Namun, Dendy tidak akan menyeragamkan bahasa film. Sebab, menurutnya, pengeritan bahasa Indonesia yang baik dan benar (dalam film) bersifat fleksibel, dinamis, wajar, dan kontekstual. “Bahasa adalah cermin dinamika kehidupan. Film juga cermin dinamika kehidupan. Bahasa yang berkembang di masyarakat tercermin dalam film,” katanya.

Meskipun begitu, Dendy mengingatkan pentingnya politik identitas dalam film kita, dengan bersikap setia pada kosa kata bahasa Indonesia, dan sedapat mungkin menghindari bahasa asing, termasuk pada judul film. Sebab, semakin banyaknya bahasa asing pada film kita sama artinya dengan makin lunturnya identitas kebangsaan kita.

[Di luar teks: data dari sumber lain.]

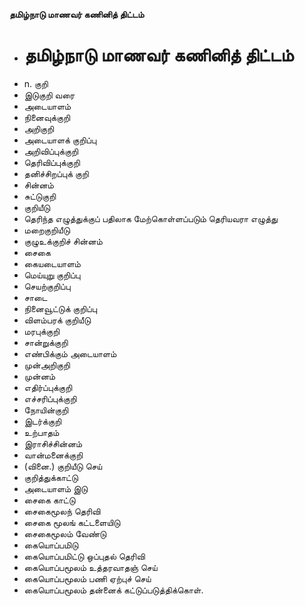 **தமிழ்நாடு மாணவர் கணினித் திட்டம்**
- # தமிழ்நாடு மாணவர் கணினித் திட்டம்
- n. குறி
- இடுகுறி வரை
- அடையாளம்
- நினைவுக்குறி
- அறிகுறி
- அடையாளக் குறிப்பு
- அறிவிப்புக்குறி
- தெரிவிப்புக்குறி
- தனிச்சிறப்புக் குறி
- சின்னம்
- சுட்டுகுறி
- குறியீடு
- தெரிந்த எழுத்துக்குப் பதிலாக மேற்கொள்ளப்படும் தெரியவரா எழுத்து
- மறைகுறியீடு
- குழுஉக்குறிச் சின்னம்
- சைகை
- கையடையாளம்
- மெய்யுறு குறிப்பு
- செயற்குறிப்பு
- சாடை
- நினைவூட்டுக் குறிப்பு
- விளம்பரக் குறியீடு
- மரபுக்குறி
- சான்றுக்குறி
- எண்பிக்கும் அடையாளம்
- முன்அறிகுறி
- முன்னம்
- எதிர்ப்புக்குறி
- எச்சரிப்புக்குறி
- நோயின்குறி
- இடர்க்குறி
- உற்பாதம்
- இராசிச்சின்னம்
- வான்மனைக்குறி
- (வினை.) குறியீடு செய்
- குறித்துக்காட்டு
- அடையாளம் இடு
- சைகை காட்டு
- சைகைமூலந் தெரிவி
- சைகை மூலங் கட்டளையிடு
- சைகைமூலம் வேண்டு
- கையொப்பமிடு
- கையொப்பமிட்டு ஒப்புதல் தெரிவி
- கையொப்பமூலம் உத்தரவாதஞ் செய்
- கையொப்பமூலம் பணி ஏற்புச் செய்
- கையொப்பமூலம் தன்னைக் கட்டுப்படுத்திக்கொள்.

Untuk meningkatkan kualitas bahasa Indonesia dalam film, forum lantas mengajukan beberapa kesimpulan dan rekomendasi penting. Salah satunya, merekomendasikan agar Festival Film Indonesia (FFI) tetap mempertahankan penghargaan untuk kategori film berbahasa Indonesia terbaik, yang pada FFI 2007 diraih oleh film Kala produksi MD Pictures.

Forum juga mengusulkan agar Pusat Bahasa Depdiknas, dalam rangka kegiatan Bulan Bahasa, yang digelar tiap tahun, dapat memberikan penghargaan bagi film dengan bahasa Indonesia terbaik.